¡Hartos ya del raca-raca nacionalista!

Roberto Blanco Valdés
Roberto L. Blanco Valdés EL OJO PÚBLICO

OPINIÓN

DAVID ZORRAKINO - EUROPA PRESS

20 oct 2019 . Actualizado a las 05:00 h.

La célebre declaración de Ilsa a Rick en Casablanca («El mundo se derrumba y nosotros nos enamoramos») sirve, parafraseándola, para entender parte de nuestra historia desde 1977 hasta ayer mismo: «El mundo avanza y nosotros seguimos soportando a los nacionalistas». Lo decía el miércoles pasado el editor de este diario, Santiago Rey, en el vibrante discurso que pronunció con motivo de la entrega del premio Fernández Latorre al Museo do Pobo Galego, cuando hablaba del «insufrible desgaste a que nos somete el independentismo», una «corriente anacrónica que se ha convertido en un virus destructivo» que nos obliga a «desviar nuestra atención de los problemas reales» del país.
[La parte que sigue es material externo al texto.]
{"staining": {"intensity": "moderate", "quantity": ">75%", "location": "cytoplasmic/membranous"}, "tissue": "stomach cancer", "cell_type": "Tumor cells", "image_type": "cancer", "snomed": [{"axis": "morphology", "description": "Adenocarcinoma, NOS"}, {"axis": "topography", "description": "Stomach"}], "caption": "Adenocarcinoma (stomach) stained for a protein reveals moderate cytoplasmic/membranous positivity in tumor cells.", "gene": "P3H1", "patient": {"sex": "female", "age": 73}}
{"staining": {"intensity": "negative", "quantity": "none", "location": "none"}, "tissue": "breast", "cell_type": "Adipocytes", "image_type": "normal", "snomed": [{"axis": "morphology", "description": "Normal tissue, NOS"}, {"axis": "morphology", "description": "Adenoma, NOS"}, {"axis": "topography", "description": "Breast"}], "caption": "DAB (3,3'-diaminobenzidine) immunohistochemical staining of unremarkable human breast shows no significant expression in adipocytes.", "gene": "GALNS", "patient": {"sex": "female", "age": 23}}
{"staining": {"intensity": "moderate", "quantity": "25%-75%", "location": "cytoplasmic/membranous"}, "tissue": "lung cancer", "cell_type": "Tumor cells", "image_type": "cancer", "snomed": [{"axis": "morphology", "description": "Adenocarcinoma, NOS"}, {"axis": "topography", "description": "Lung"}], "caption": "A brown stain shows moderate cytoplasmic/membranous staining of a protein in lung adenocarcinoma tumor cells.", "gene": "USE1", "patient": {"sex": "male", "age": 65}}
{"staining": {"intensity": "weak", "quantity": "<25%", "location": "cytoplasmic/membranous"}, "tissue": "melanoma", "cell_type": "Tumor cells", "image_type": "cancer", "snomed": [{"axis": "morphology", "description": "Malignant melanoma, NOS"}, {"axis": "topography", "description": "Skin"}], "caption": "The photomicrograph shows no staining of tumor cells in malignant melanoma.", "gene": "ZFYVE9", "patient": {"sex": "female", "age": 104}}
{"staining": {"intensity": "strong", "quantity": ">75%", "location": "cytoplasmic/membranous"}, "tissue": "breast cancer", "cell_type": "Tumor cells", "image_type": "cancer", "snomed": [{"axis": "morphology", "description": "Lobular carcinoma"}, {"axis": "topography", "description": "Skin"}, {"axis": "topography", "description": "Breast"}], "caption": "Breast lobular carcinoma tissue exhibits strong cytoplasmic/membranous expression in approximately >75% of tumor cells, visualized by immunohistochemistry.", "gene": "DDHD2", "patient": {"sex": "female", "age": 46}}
Se puede decir más alto pero no más claro. Así ha sido desde el momento constituyente, cuando el título de nuestra ley fundamental sobre la organización territorial del Estado se convirtió en el mayor atranco para pactar un texto de consenso, hasta ayer mismo, en que, por sexto día consecutivo, una nueva carrer borrocat, ha convertido a las principales ciudades de Cataluña en escenarios de una auténtica batalla campal entre la policía y los separatistas.

La inmensa mayoría del país ?cuya historia en las cuatro últimas décadas ha sido la de un notable éxito colectivo en todos los terrenos- ha tenido que soportar desde que se recuperó la democracia el pesado lastre de los nacionalismos, que, en sus diferentes manifestaciones, ha tenido un coste inmenso para nuestra convivencia civil en paz y en libertad. El peor, sin duda alguna, el provocado por la barbarie etarra, que iba a dejar una inconmensurable herencia de dolor. El peor sí, pero no el único, porque los nacionalismos, sobre todo vasco y catalán, han sido como una mordedura constante en la carne de nuestra sociedad.

Aunque olvidar es la tendencia natural del ser humano, habría que recordar el indesmayable conflicto territorial en la época de la descentralización, convertido por los nacionalistas en una recurrente ofensa de España a sus identidades. Y luego, una vez consolidado nuestro Estado federal (que lo es, de hecho, sin posible discusión), los gravísimos desafíos al Estado derivados del llamado Plan Ibarretxe, la financiación, la reforma estatutaria catalana, la sentencia del TCE sobre el Estatut, y, para cerrar este círculo infernal, la provocación secesionista catalana, cuyos últimos episodios se viven, en forma de guerrilla urbana, desde que esta semana comenzó. A todo ello, incluidos sus antecedentes durante la I y la II Repúblicas, me he referido en un libro (El laberinto territorial español) que ilustra lo que la mayoría de los españoles hemos tenido que aguantar por los delirios de minorías contagiadas por el «virus anacrónico» de los nacionalismos. Minorías que, pese a todo, han conseguido no pocas veces falsear la realidad, pues -la frase es ahora de Mark Twain- «es más fácil engañar a la gente que convencerla de que ha sigo engañada».